No sabes, no podrías haberte imaginado…o quizá sí lo sabes, quizá sí miras desde algún lado y ves más allá de lo que se puede observar. Y te enteras, te das cuenta, de lo mucho que me has hecho falta. Te has fijado cuántas veces he tenido el impulso de coger el teléfono y marcarte para contarte que se casa Joseluis, que tengo que vender un cuadro, que no sé si busco trabajo “rogando a Dios no encontrarlo”. Contarte, preguntarte, llorarte. Esperar que me digas alguna palabra sabia o burlona, que me consueles a tu manera, que te alegres conmigo, que estemos juntas. ¿Cuántos años duró la costumbre de hablar todos los días contigo? Desde que murió Jorge, creo, cuando te llamaba al despertar y antes de dormirme, para checar que estuvieras bien, que no hubieras hecho alguna estupidez.

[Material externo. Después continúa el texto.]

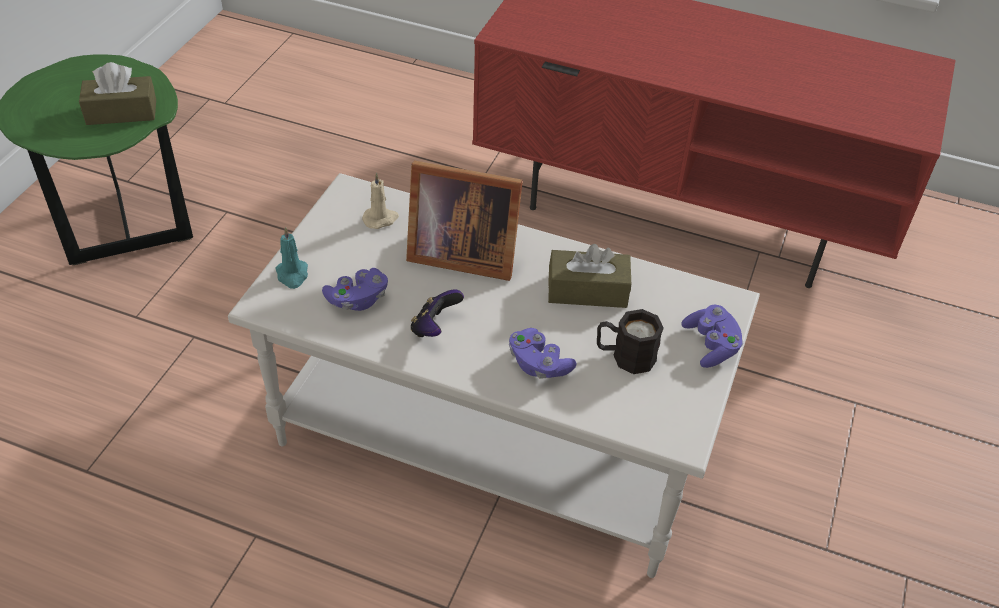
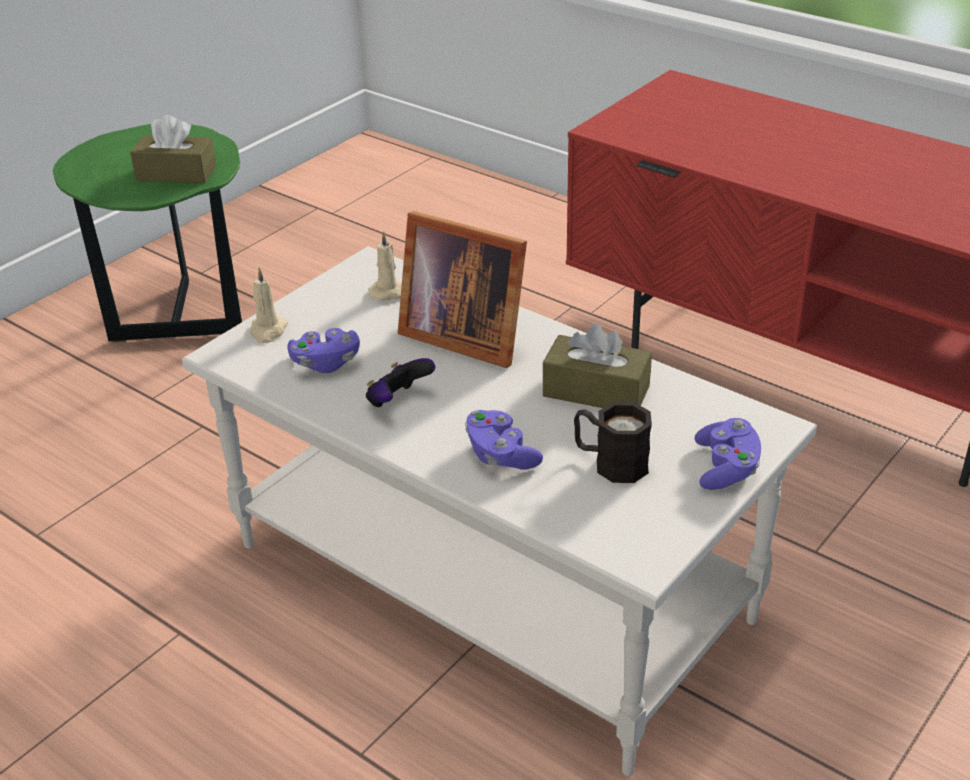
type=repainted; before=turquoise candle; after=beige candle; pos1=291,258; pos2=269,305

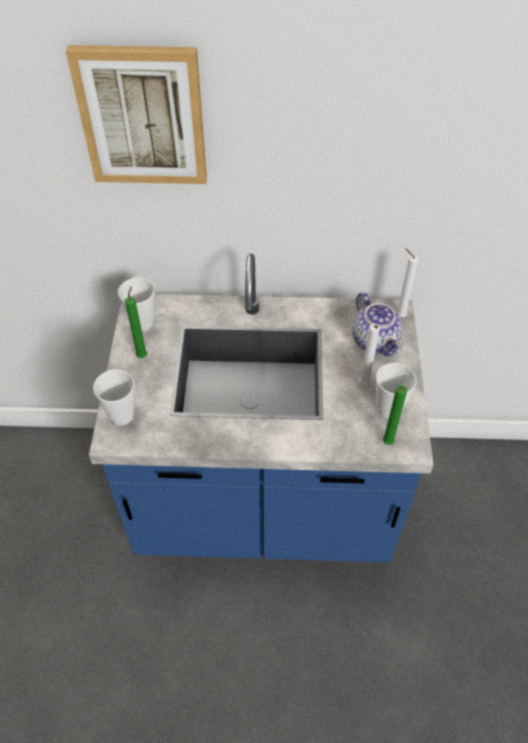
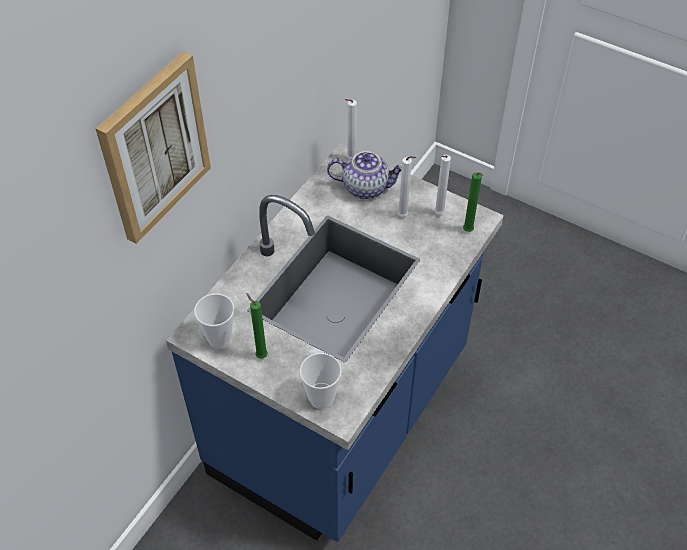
type=swapped; before=cup; after=white candle; pos1=396,391; pos2=442,184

¿Cuándo nos volvimos tan amigas? Creo que fue cuando te levantaste después de un reposo prolongado por hepatitis. Te empezó de niña y cuando te pusiste bien y terminó lo que había sido prácticamente una cuarentena en la casa, te habías transformado, para sorpresa de todos y gran admiración especialmente de tres chicos, compañeros de los cuates, que se volvieron tus admiradores y asiduos visitantes.  Fuiste niñita hasta entonces. ¿Te acuerdas? Llegabas de la escuela directo a las piernas de mamá, para acurrucarte en su regazo chupándote el dedo. Y de pronto creciste, y te volviste al fin mi compañera. Cuántas cosas importantes vivimos juntas, cuántos viajes, cuántas lecturas compartidas, cuantas fiestas, cuantas reflexiones.  Los mismos referentes, los mismos dichos, los mismos clichés, recuerdos que se complementaban, lugares comunes para las dos. Han pasado ya tantas cosas que no he podido hablar contigo. Ha habido tantas pérdidas, la más importante quizá la de la confianza, y también he aprendido, quizá la ganancia más evidente es la de la certeza de la muerte. Cómo te extraño. Aunque aquí estés siempre. Y hoy festejemos tu cumpleaños. Y te escribo.

                      *

La vida es un caminar constante abriéndose paso entre la maleza o entre los coches, entre la gente, qué más da. Dejamos ir a las caras amigas; evitamos los rostros hostiles; a veces nos golpean las miradas distintas, los gestos indiferentes o inquisitivos; los evadimos.  La vida es un andar sin detenerse apenas. Es tropezarse, brincar charcos, esquivarlos, pisar sobre lodazales, seguir con el paso más lento, más pesado, cubierto de fango; quedar atrapado en los pantanos. Resurgir. Es aspirar hondo y expulsar el aire,  después de que ha pasado por nuestros pulmones; es alegrarse y seguir caminando, oscilando entre la arrogancia y la modestia, a veces falsas; no hay vuelta atrás, aunque a veces nos lo parezca, no hay una segunda vez, no tenemos otra oportunidad: todo es nuevo siempre y no se puede parar, no hay que detenerse, hay que brincar los obstáculos aunque se caigan a veces, aunque nos lastimen de repente, aunque te canses, aunque parezca que eso ya lo viviste, que ya pasó, que ya te pasó; aunque te aburras, aunque te enfermes, aunque creas que te diviertes demasiado. Hay que seguir respirando: tomar aire, inhalar profundo; hasta expirar al fin, definitivamente.